• WHAT IS REQUIRED
Continue the dialogue about a career in product management from its final line, keeping the same voices and conversational style.

(SUPPLIED TEXT begins)

He seemed to chew on this for a moment, then brightened.
"You originally said there were two things, then you only told me one. What was the second one?"
"I was going to say that you should know going in how you plan to get out."
"PM is a great job, don't get me wrong. But have you ever noticed why you don't see many 50 year old product managers?"
"Because the job teaches you something that you absolutely, positively have to know. But once you know it, you want to use it in new ways."
"Like to run a company?"
"Sure, if you want. Or maybe you want to bring a bunch of products together into something bigger. Or maybe you want to take what you know and try to open up a new line of business. There are all kinds of things you can do with what you learn from being a PM without the grind of writing requirements and sweating the details of releases and doing bug reviews and recording webinars."
"I thought you liked doing those things."

(SUPPLIED TEXT ends)
(GIVEN RECORDS begins)

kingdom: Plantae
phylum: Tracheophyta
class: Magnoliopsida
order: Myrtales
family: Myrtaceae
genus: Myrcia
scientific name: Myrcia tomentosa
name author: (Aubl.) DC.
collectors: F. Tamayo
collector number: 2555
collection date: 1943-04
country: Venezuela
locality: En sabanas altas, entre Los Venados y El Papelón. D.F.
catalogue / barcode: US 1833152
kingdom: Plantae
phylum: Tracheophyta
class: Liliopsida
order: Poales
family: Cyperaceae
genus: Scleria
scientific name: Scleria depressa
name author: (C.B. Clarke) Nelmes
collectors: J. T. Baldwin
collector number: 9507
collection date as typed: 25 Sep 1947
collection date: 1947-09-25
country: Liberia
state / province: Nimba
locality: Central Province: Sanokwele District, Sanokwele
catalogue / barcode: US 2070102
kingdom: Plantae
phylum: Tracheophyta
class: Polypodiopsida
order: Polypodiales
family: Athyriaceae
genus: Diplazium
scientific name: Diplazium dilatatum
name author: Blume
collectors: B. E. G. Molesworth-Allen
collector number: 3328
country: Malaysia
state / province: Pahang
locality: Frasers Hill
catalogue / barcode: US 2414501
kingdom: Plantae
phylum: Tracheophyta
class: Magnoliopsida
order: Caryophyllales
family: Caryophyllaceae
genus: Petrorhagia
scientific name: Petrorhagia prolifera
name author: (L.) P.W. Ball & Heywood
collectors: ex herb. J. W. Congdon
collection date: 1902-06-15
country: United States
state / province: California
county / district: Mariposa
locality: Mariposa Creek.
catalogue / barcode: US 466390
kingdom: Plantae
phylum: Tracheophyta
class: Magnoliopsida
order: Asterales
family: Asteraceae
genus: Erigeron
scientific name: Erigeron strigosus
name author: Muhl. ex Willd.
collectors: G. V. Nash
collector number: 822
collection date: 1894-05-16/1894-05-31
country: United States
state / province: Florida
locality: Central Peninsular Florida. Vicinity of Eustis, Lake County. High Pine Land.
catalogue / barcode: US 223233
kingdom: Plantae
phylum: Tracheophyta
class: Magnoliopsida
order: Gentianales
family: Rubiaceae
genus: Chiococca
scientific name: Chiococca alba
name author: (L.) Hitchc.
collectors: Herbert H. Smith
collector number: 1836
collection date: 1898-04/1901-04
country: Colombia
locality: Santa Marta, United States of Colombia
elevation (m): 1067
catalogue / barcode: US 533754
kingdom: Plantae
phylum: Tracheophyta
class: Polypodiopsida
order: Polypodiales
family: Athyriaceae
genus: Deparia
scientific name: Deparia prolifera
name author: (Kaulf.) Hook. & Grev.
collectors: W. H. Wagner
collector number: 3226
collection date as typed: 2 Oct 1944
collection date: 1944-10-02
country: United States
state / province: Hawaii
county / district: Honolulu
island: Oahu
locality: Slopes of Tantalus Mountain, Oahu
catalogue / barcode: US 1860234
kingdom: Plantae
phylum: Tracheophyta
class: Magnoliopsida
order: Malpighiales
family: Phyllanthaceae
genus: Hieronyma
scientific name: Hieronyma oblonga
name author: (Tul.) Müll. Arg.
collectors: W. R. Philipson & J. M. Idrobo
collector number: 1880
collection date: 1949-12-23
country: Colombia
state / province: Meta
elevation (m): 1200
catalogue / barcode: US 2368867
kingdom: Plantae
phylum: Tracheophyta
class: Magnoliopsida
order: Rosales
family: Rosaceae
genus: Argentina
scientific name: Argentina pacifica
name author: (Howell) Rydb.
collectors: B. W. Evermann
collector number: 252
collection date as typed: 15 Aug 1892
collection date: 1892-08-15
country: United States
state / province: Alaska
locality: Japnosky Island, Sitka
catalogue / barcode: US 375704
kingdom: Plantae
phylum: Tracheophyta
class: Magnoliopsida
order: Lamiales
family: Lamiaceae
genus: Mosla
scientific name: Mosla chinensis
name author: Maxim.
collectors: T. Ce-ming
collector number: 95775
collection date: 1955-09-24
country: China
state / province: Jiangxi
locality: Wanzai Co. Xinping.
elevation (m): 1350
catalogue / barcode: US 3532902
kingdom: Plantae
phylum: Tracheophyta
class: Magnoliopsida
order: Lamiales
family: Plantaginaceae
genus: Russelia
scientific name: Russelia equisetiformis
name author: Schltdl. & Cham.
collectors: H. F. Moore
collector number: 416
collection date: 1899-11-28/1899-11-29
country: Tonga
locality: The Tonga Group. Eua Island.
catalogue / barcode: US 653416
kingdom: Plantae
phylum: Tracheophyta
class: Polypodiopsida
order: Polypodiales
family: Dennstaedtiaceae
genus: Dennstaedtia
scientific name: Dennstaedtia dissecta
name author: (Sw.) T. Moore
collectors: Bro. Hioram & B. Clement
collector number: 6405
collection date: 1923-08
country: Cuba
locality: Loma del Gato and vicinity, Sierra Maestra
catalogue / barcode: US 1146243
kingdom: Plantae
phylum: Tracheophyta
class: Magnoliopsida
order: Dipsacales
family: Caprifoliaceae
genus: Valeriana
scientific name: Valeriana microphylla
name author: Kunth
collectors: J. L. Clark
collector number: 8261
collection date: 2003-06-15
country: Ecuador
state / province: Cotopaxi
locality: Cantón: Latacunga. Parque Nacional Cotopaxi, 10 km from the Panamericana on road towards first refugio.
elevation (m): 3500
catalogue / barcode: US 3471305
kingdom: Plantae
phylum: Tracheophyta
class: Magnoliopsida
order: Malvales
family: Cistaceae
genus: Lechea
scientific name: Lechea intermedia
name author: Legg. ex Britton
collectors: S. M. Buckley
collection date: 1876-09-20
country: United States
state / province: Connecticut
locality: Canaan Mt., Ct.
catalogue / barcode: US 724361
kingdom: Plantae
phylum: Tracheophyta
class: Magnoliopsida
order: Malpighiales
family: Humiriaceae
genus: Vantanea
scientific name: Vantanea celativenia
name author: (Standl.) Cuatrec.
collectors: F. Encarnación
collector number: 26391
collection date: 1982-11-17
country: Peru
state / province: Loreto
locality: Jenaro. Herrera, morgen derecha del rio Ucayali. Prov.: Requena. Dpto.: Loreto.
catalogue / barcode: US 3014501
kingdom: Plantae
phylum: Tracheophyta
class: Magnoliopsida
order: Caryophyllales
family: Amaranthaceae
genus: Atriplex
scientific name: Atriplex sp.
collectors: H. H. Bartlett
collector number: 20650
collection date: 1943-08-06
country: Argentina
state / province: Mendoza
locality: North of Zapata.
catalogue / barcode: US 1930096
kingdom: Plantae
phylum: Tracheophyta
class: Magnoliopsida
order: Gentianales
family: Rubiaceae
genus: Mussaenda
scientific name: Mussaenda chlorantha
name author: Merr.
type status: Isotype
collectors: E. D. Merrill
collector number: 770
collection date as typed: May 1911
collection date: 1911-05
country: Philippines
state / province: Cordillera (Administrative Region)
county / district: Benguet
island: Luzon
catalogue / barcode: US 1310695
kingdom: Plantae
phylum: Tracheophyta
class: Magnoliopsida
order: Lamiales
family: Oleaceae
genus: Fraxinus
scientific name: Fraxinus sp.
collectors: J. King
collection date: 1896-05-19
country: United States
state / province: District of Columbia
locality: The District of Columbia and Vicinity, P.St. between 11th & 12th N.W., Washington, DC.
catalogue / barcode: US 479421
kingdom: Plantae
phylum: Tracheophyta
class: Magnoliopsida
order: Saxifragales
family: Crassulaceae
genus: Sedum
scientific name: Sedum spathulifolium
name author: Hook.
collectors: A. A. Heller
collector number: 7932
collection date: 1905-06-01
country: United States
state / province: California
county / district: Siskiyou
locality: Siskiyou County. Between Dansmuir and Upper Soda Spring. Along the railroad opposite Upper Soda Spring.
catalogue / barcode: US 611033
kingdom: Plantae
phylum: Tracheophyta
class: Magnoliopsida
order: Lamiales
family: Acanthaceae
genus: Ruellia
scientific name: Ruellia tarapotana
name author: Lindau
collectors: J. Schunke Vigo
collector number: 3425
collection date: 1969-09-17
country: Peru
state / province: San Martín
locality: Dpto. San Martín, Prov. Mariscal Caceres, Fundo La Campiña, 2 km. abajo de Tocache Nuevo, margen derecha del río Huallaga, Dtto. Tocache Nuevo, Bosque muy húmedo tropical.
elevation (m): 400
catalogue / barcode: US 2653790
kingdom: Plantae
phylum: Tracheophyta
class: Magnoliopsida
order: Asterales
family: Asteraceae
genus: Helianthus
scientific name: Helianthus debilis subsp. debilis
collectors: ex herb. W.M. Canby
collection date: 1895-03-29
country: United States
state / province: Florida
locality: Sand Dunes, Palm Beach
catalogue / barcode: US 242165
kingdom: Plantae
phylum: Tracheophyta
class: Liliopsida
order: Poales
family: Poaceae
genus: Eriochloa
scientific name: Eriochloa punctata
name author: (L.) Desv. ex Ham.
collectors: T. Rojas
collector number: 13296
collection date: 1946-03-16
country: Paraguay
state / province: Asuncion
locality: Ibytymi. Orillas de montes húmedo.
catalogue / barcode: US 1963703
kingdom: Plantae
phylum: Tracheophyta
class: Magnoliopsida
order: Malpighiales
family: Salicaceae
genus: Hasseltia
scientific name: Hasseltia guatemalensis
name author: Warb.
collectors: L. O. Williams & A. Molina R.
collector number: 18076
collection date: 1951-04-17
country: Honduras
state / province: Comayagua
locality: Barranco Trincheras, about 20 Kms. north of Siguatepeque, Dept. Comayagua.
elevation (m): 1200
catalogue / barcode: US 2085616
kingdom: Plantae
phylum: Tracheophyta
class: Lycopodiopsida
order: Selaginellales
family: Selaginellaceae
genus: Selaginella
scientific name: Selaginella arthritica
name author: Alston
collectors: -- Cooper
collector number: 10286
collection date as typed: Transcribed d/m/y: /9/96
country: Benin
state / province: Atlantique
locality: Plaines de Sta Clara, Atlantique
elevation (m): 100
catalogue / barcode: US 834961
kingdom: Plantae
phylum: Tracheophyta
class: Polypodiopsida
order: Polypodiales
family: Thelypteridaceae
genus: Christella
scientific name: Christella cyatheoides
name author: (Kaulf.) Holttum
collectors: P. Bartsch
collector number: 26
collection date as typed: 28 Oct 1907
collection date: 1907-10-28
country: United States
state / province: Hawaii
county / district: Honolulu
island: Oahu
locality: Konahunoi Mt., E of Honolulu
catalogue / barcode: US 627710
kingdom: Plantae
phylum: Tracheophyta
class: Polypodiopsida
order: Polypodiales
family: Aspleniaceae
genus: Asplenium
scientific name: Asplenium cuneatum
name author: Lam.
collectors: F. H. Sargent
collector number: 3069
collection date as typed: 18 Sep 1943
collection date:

(GIVEN RECORDS ends)

• OUTPUT OF THE TASK
"They've got their moments. . .and you have to know how to do them. Think of it like being an apprentice cook. You used to have to start as a commis, an assistant, and you learned by watching different cooks do different things. If you want to read a good book about how to be a great product manager, go read The Apprentice by Jacques Pepin. It's the same thing."
"So you're telling me that I should only be a product manager for a while?"
"You should be a product manager until you know how to do the job."
"How long does that take?"
I smiled wickedly. "That depends on whether your products sell. Which depends on how well you know the customer."